Find the frequency of light that ejects an electron from a metal surface fully stopped by a retarding potential of 3V. The photoelectric effect begins in this metal at a frequency of $6 \times {10^{14}}Hz$.
A. $1.324 \times {10^{15}}Hz$
B. $2.295 \times {10^{16}}Hz$
C. $3.678 \times {10^{18}}Hz$
D. $2.7 \times {10^{14}}Hz$

Answer 1

Hint: In order to solve this problem, Einstein's photoelectric equation must be used. It says that the incident light energy is spent on uplifting an electron from its ground state and the kinetic energy of the moving electron after it is ejected from the metal plate.

Formula used:
Kinetic energy, $KE = h\upsilon - \phi $
where $h\upsilon $ is the incident light energy and $\phi $ is called the work function of the material.

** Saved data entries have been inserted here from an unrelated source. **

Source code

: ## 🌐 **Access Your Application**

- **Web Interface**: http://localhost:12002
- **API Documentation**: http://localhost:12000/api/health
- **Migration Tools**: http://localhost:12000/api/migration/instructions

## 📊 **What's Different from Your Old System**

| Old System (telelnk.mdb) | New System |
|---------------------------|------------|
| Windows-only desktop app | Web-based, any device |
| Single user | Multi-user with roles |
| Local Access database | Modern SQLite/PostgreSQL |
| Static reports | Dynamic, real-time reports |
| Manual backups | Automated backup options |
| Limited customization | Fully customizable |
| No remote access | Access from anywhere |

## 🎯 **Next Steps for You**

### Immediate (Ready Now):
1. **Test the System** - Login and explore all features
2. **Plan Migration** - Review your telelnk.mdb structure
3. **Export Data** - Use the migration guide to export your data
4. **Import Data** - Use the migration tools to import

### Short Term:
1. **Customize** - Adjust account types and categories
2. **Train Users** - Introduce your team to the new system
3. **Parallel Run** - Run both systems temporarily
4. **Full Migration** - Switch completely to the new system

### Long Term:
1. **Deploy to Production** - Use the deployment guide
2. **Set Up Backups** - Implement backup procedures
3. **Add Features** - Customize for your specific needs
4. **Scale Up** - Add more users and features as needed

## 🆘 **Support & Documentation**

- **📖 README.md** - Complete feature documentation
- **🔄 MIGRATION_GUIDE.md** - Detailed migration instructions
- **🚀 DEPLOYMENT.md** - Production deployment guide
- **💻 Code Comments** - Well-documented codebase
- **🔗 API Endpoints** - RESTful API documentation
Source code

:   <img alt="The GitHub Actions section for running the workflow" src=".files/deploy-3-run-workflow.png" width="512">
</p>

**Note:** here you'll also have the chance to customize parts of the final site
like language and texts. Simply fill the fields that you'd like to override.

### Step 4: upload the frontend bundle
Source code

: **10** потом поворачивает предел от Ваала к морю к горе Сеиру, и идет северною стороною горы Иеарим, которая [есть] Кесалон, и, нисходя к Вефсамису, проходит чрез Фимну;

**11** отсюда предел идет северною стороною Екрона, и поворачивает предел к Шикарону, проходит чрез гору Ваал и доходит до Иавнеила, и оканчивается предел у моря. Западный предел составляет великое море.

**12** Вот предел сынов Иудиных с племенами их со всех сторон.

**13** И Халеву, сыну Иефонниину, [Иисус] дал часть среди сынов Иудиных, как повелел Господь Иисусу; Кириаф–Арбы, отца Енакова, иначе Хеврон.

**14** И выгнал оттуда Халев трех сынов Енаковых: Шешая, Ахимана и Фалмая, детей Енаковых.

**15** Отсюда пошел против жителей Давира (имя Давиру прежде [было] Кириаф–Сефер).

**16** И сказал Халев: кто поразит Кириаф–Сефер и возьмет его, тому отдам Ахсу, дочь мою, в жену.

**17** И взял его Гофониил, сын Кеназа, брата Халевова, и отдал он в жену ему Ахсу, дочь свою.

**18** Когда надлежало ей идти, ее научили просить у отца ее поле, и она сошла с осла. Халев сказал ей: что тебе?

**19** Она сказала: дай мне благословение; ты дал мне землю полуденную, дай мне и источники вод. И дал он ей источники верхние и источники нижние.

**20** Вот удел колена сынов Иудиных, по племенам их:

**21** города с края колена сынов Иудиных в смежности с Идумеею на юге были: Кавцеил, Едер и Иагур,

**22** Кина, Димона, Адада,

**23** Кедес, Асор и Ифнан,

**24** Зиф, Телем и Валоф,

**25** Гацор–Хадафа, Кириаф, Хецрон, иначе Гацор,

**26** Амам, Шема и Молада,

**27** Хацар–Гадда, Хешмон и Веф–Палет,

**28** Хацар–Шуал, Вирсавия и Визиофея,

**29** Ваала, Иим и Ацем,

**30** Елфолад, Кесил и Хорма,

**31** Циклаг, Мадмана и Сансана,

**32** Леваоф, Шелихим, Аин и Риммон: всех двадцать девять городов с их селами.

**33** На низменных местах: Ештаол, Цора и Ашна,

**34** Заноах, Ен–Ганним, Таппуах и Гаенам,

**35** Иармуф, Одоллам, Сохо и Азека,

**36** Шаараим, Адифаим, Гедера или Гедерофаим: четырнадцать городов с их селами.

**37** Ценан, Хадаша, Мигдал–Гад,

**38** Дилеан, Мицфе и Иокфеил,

Complete Step by Step Answer:
The photoelectric effect is the phenomenon in which the electrons are emitted from a metal surface when the light with a sufficient frequency is incident upon. The concept of photoelectric effect was first documented in the year 1887 by Heinrich Hertz and later by Hallwach and Lenard in their famous experiment in 1902.
Einstein was finally able to explain this phenomenon of photoelectric effect by using Planck’s idea that light consists of discrete energy packets known as photons. These photons carry an energy equivalent to the frequency of light.
Energy carried by photon, $E = h\upsilon $ where h = Planck’s constant = $6.624 \times {10^{ - 34}}J - s$
The work function of a material is defined as the minimum energy that is required to eject the electrons from inside of the material to be ready to accelerate.
By Einstein's equation, we have –
Kinetic energy, $KE = h\upsilon - \phi $
where $h\upsilon $ is the incident light energy and $\phi $ is called the work function of the material.
The stopping potential is defined as the negative potential to be applied on the plates to completely stop the motion of the negative electrons.
In order to stop the electrons with some kinetic energy, a potential energy equal to the kinetic energy must be applied.
If ${V_0}$ is the stopping potential,
$K{E_{\max }} = e{V_0}$
Substituting in the above equation of photoelectric effect, we have –
$ KE = h\upsilon - \phi $
$ e{V_0} = h\upsilon - \phi $
Given,
Stopping potential, ${V_0} = 3V$
Frequency at which photoelectric begins, ${\upsilon _\phi } = 6 \times {10^{14}}Hz$
Work function , $\phi = h{\upsilon _\phi } = 6.626 \times {10^{ - 34}} \times 6 \times {10^{15}} = 39.756 \times {10^{ - 19}}J$
Elementary charge, $e = 1.602 \times {10^{ - 19}}C$
$ e{V_0} = h\upsilon - \phi $
$ e{V_0} = h\upsilon - h{\upsilon _\phi }\because \phi = h{\upsilon _\phi } $
Substituting and rearranging, we get –
$
  h\upsilon - h{\upsilon _\phi } = e{V_0} \\
 \Rightarrow \upsilon - {\upsilon _\phi } = \dfrac{{e{V_0}}}{h} \\
 \Rightarrow \upsilon = \dfrac{{e{V_0}}}{h} + {\upsilon _\phi } $
On substituting the corresponding values,
$ \upsilon = \dfrac{{1.602 \times {{10}^{ - 19}} \times 3}}{{6.626 \times {{10}^{ - 34}}}} + 6 \times {10^{14}} \\
\Rightarrow \upsilon = \dfrac{{4.806 \times {{10}^{ - 19}}}}{{6.626 \times {{10}^{ - 34}}}} + 6 \times {10^{14}} \\
\Rightarrow \upsilon = 0.725 \times {10^{34 - 19}} + 6 \times {10^{14}} \\
\Rightarrow \upsilon = 0.725 \times {10^{15}} + 6 \times {10^{14}} \\
\Rightarrow\upsilon = 7.25 \times {10^{14}} + 6 \times {10^{14}} \\
\Rightarrow \upsilon = 13.24 \times {10^{14}}Hz \\
\Rightarrow \upsilon = 1.324 \times {10^{15}}Hz \\
 $
$\therefore$ The frequency of light is the frequency of light is $\upsilon = 1.324 \times {10^{15}}$Hz . Hence, option (A) is the correct answer.

Note:
The photoelectric effect of Einstein gave a solid basis for the scientific theory of Max Planck that the light is not a continuous wave but a discrete wave with energy packets, each called a photon.